How I run multiple $10K MRR companies on a $20/month tech stack

Published 4 months ago

Last night, I was rejected from yet another pitch night. It was just the pre-interview, and the problem wasn't my product. I already have MRR. I already have users who depend on it every day.

The feedback was simply: "What do you even need funding for?"

I hear this time and time again when I try to grow my ideas. Running lean is in my DNA. I've built tools you might have used, like websequencediagrams.com, and niche products you probably haven't, like eh-trade.ca. That obsession with efficiency leads to successful bootstrapping, and honestly, a lot of VCs hate that.

Keeping costs near zero gives you the exact same runway as getting a million dollars in funding with a massive burn rate. It's less stressful, it keeps your architecture incredibly simple, and it gives you adequate time to find product-market fit without the pressure of a board breathing down your neck.

If you are tired of the modern "Enterprise" boilerplate, here is the exact playbook of how I build my companies to run on nearly nothing.

Use a lean server

The naive way to launch a web app in 2026 is to fire up AWS, provision an EKS cluster, set up an RDS instance, configure a NAT Gateway, and accidentally spend $300 a month before a single user has even looked at your landing page.

The smart way is to rent a single Virtual Private Server (VPS).

First thing I do is get a cheap, reliable box.
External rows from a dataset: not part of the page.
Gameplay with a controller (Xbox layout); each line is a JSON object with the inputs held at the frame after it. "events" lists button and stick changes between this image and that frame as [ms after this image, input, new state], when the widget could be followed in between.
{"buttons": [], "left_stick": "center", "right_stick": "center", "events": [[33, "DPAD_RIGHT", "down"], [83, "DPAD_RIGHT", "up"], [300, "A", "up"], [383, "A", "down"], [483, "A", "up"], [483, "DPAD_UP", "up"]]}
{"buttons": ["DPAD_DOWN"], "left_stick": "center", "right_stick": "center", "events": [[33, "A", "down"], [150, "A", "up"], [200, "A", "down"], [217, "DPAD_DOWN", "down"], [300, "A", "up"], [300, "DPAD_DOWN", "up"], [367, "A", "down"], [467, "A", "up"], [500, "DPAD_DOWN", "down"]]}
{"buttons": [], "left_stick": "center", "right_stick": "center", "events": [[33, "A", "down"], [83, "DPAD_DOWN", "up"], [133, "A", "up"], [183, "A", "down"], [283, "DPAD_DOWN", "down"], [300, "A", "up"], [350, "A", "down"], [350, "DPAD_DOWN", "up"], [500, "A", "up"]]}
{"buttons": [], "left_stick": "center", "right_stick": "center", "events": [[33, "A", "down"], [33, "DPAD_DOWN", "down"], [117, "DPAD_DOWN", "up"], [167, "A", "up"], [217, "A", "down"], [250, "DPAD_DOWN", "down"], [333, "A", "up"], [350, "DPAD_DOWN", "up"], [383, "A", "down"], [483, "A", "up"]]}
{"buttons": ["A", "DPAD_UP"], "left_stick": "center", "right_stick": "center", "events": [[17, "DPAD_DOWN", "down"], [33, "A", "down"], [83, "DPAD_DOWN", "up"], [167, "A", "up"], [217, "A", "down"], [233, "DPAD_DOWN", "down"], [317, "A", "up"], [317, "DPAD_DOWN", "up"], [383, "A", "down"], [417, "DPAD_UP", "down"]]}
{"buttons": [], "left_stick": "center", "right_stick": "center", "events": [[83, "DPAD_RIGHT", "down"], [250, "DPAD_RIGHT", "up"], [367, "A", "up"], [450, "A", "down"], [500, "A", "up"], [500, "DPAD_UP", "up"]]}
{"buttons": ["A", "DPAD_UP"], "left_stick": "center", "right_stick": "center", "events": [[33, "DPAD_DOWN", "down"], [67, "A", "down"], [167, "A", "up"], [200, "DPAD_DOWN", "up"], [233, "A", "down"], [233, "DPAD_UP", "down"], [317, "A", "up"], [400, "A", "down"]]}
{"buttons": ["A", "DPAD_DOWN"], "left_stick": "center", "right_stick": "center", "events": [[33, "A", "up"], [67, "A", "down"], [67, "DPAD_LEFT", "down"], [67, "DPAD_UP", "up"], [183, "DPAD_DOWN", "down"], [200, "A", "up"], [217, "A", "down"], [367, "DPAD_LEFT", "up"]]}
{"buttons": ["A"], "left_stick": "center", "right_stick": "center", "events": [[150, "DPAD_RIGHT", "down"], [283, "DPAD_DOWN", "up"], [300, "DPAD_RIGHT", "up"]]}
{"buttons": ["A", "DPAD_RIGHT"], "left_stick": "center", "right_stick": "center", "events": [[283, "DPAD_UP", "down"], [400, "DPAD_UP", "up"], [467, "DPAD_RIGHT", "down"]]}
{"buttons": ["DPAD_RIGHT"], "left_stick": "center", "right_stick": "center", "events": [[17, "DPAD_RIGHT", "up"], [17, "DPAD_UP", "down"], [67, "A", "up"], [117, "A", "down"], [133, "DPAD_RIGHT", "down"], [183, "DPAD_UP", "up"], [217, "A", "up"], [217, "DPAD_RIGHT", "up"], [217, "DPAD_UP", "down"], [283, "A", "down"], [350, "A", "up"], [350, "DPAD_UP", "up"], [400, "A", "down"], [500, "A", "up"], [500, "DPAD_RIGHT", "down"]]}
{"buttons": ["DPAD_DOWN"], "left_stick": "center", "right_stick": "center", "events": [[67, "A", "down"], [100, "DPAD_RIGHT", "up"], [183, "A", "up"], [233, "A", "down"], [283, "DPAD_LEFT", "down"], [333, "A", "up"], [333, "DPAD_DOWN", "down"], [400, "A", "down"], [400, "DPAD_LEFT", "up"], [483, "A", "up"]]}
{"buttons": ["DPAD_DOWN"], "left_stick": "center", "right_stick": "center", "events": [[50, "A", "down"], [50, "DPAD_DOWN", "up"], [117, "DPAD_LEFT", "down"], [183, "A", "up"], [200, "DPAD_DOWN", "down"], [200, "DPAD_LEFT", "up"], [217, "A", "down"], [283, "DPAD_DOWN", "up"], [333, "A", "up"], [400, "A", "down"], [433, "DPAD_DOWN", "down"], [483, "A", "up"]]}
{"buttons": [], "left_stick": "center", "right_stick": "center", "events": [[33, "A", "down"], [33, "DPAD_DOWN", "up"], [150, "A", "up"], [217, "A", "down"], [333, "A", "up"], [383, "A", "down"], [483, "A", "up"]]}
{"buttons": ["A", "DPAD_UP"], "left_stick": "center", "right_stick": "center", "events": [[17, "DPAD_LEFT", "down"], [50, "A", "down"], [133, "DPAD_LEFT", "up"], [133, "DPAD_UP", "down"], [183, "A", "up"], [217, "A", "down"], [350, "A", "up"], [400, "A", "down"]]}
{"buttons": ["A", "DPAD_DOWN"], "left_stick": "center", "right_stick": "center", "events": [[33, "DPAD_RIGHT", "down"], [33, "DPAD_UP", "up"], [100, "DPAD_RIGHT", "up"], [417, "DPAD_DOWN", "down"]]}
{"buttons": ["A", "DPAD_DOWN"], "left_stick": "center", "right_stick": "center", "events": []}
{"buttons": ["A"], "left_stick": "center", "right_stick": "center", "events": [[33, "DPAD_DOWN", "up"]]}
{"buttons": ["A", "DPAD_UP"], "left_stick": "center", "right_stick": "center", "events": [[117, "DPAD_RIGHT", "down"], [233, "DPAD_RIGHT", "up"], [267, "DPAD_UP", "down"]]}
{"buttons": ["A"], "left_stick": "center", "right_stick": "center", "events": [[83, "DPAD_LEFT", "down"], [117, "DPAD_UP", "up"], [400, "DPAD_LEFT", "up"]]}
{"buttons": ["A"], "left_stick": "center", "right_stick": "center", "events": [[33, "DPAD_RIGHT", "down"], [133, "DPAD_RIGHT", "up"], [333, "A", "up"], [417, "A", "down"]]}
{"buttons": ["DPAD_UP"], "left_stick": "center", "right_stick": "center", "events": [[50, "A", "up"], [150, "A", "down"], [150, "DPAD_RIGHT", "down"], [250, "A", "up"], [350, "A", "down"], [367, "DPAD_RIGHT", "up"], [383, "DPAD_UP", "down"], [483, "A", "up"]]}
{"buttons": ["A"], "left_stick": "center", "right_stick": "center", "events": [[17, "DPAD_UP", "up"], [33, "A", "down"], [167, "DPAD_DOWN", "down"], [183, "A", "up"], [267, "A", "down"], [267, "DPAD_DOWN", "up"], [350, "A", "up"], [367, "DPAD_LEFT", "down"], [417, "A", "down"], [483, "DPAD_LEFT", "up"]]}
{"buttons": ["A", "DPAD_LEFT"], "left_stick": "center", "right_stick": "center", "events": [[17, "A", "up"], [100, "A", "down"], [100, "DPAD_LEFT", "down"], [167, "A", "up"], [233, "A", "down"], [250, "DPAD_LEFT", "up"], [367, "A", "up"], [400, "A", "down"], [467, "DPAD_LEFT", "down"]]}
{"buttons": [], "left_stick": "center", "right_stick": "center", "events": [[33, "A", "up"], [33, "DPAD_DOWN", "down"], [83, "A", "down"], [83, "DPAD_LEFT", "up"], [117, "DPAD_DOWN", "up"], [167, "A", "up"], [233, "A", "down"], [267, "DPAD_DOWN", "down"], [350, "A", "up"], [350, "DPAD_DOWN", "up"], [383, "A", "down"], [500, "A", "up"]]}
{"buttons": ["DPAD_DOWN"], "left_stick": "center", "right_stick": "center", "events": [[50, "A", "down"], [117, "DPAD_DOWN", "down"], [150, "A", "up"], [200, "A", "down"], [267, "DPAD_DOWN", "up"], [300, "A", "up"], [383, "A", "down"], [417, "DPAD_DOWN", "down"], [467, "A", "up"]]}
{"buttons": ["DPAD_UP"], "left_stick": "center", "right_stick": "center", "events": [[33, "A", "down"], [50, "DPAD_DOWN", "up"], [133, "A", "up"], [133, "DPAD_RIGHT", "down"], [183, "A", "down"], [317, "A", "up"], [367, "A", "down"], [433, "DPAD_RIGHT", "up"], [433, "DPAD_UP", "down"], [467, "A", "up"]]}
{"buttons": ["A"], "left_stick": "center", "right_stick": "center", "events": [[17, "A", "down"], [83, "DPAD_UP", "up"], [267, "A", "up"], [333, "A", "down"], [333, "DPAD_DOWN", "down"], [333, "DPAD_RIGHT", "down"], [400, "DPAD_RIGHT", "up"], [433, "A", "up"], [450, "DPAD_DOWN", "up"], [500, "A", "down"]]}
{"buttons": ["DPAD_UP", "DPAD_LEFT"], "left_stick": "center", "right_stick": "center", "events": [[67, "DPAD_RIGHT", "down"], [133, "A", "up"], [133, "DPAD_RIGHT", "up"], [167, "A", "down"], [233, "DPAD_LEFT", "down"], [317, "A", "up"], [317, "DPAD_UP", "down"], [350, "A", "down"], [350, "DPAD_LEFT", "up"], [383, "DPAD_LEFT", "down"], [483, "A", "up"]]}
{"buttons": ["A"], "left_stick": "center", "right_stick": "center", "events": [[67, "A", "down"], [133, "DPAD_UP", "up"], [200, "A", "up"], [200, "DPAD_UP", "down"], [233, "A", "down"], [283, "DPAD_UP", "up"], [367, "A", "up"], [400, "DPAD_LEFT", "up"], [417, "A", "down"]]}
Forget AWS. You aren't going to need it, and their control panel is a labyrinth designed to extract billing upgrades. I use Linode or DigitalOcean. Pay no more than $5 to $10 a month.

1GB of RAM sounds terrifying to modern web developers, but it is plenty if you know what you are doing. If you need a little breathing room, just use a swapfile.

The goal is to serve requests, not to maintain infrastructure. When you have one server, you know exactly where the logs are, exactly why it crashed, and exactly how to restart it.

Use a lean language

Now you have constraints. You only have a gigabyte of memory. You could run Python or Ruby as your main backend language—but why would you? You'll spend half your RAM just booting the interpreter and managing gunicorn workers.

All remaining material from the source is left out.